SHORT EXERCISE - Edit the rows below by replacing "locality" with "collection site" throughout and leaving every other line the same. Give the edited rows without the pictures.

RAW RECORDS -
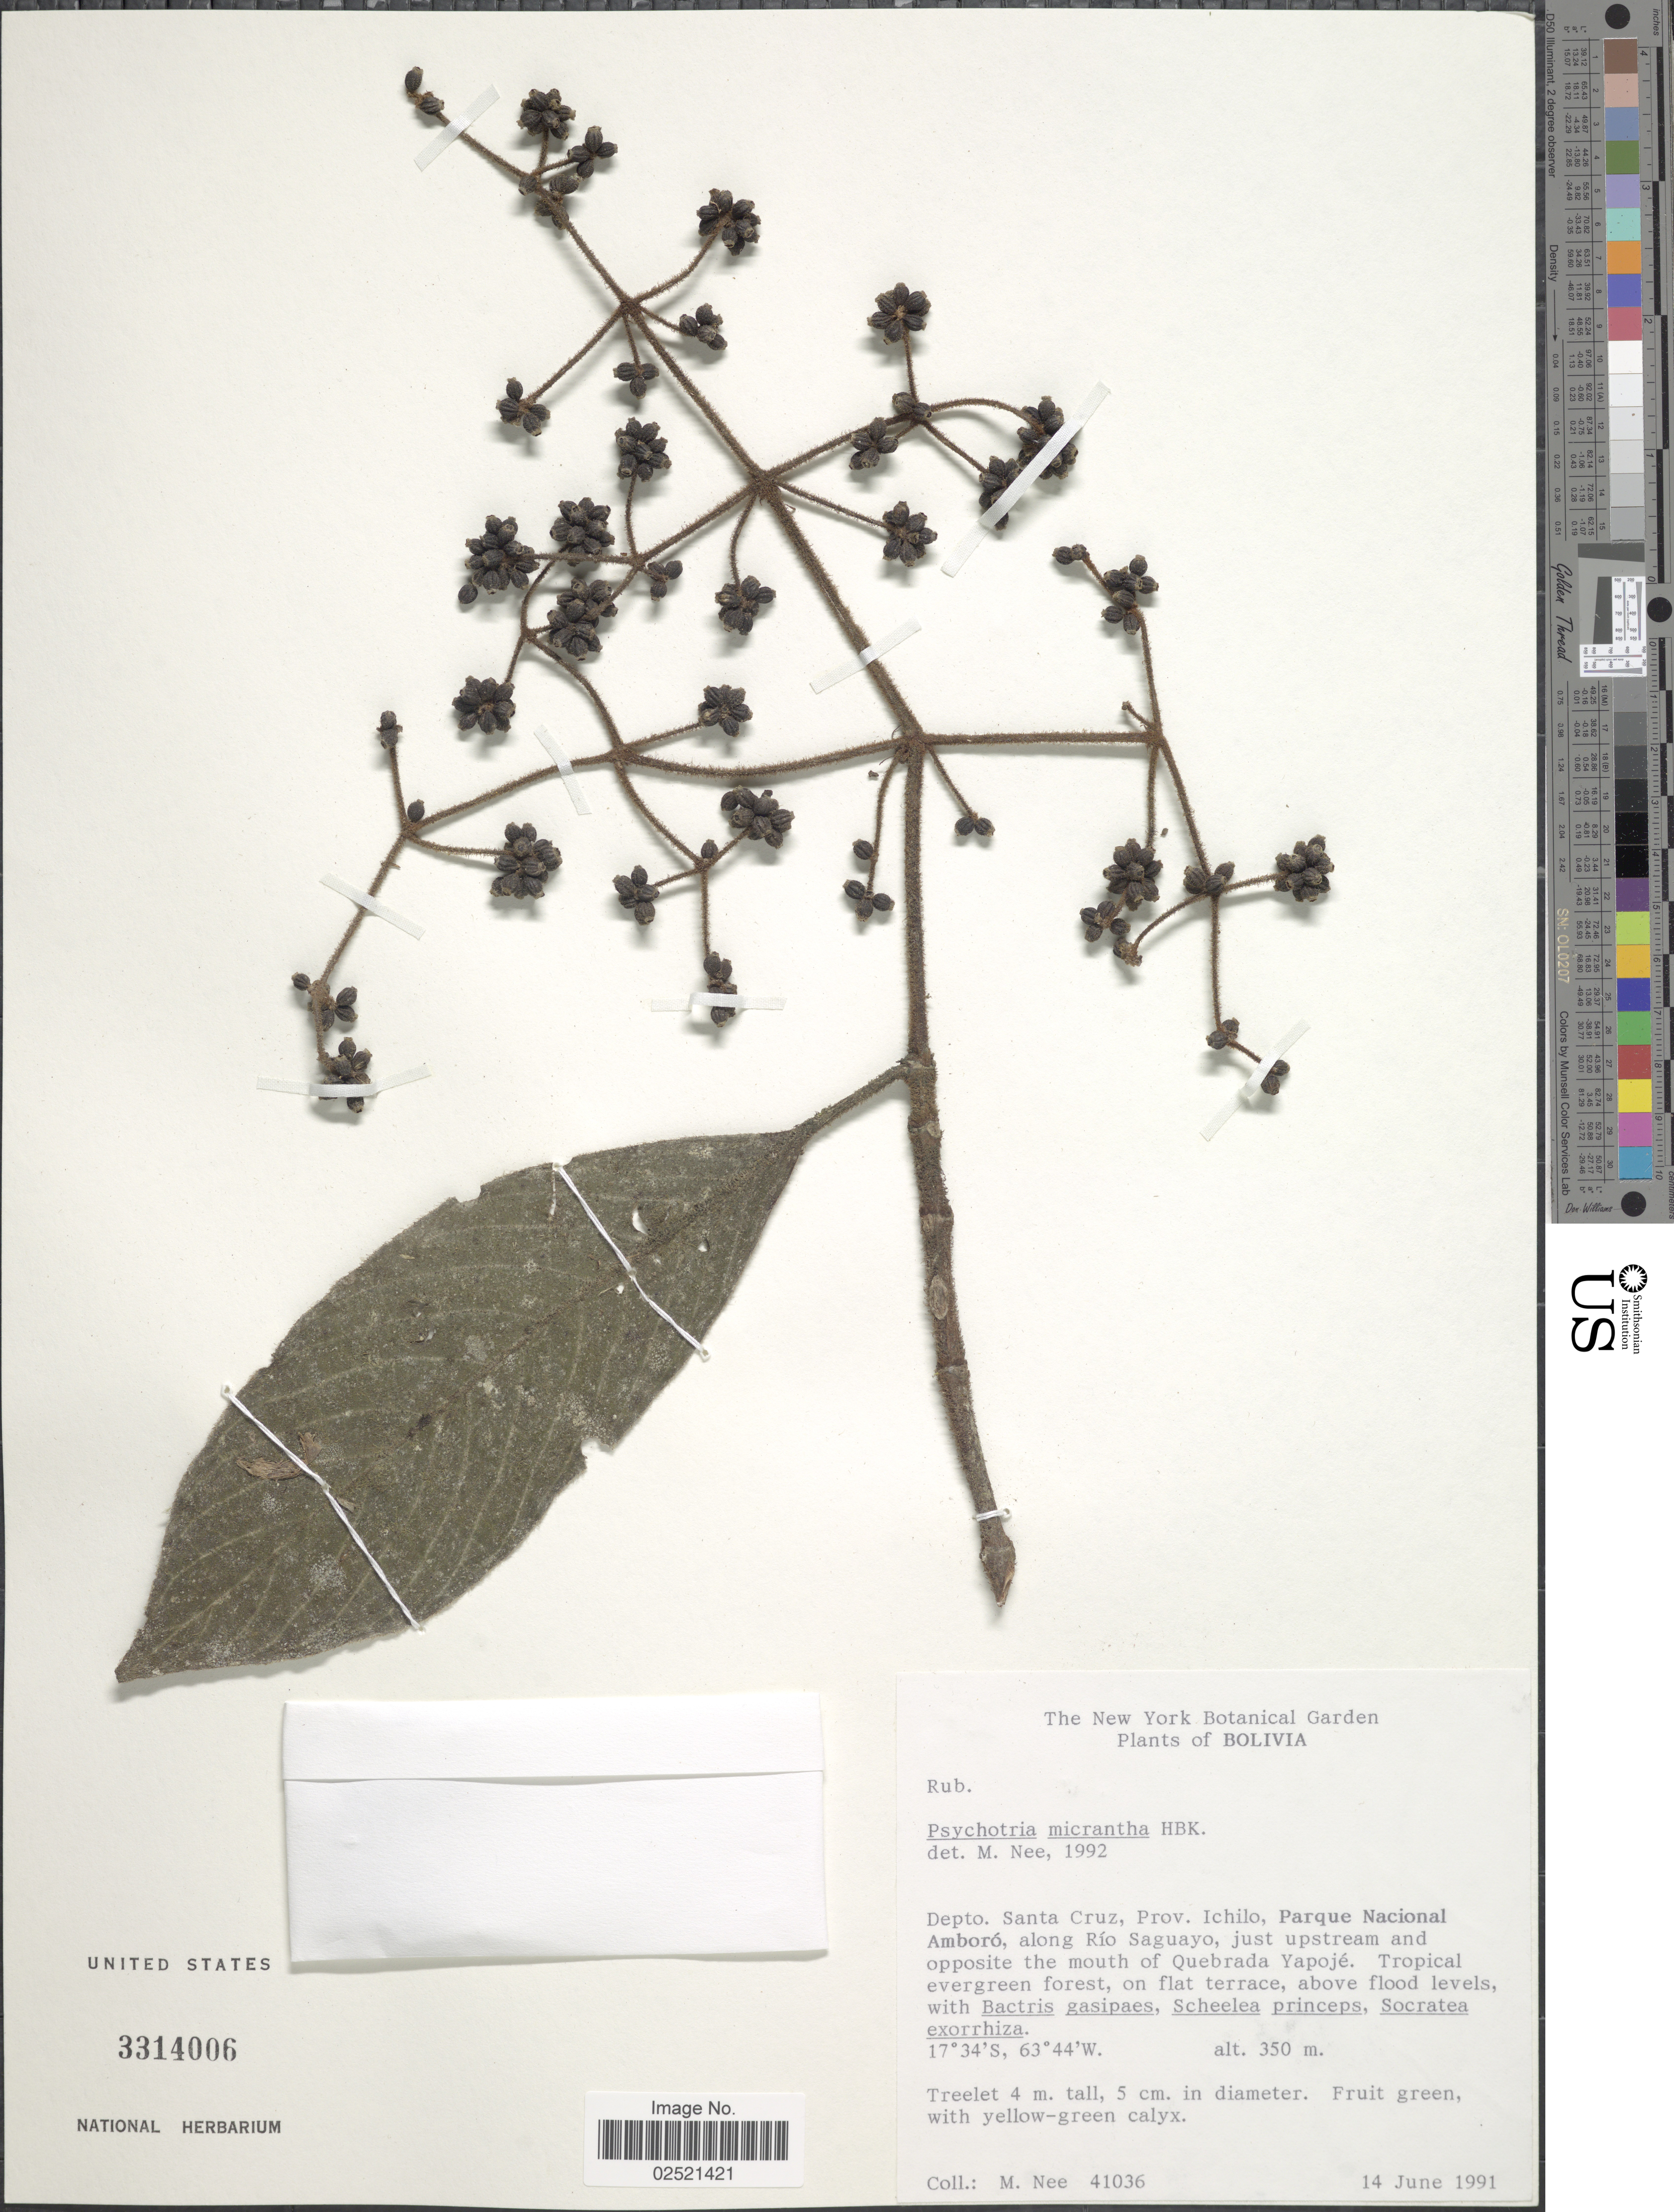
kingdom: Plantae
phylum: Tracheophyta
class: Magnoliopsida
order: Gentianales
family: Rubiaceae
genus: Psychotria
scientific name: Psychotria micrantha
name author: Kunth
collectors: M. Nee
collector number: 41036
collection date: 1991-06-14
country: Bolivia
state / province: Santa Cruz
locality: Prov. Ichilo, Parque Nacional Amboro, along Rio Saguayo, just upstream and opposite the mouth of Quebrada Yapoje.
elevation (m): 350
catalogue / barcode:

FINISHED ANSWER -
kingdom: Plantae
phylum: Tracheophyta
class: Magnoliopsida
order: Gentianales
family: Rubiaceae
genus: Psychotria
scientific name: Psychotria micrantha
name author: Kunth
collectors: M. Nee
collector number: 41036
collection date: 1991-06-14
country: Bolivia
state / province: Santa Cruz
collection site: Prov. Ichilo, Parque Nacional Amboro, along Rio Saguayo, just upstream and opposite the mouth of Quebrada Yapoje.
elevation (m): 350
catalogue / barcode:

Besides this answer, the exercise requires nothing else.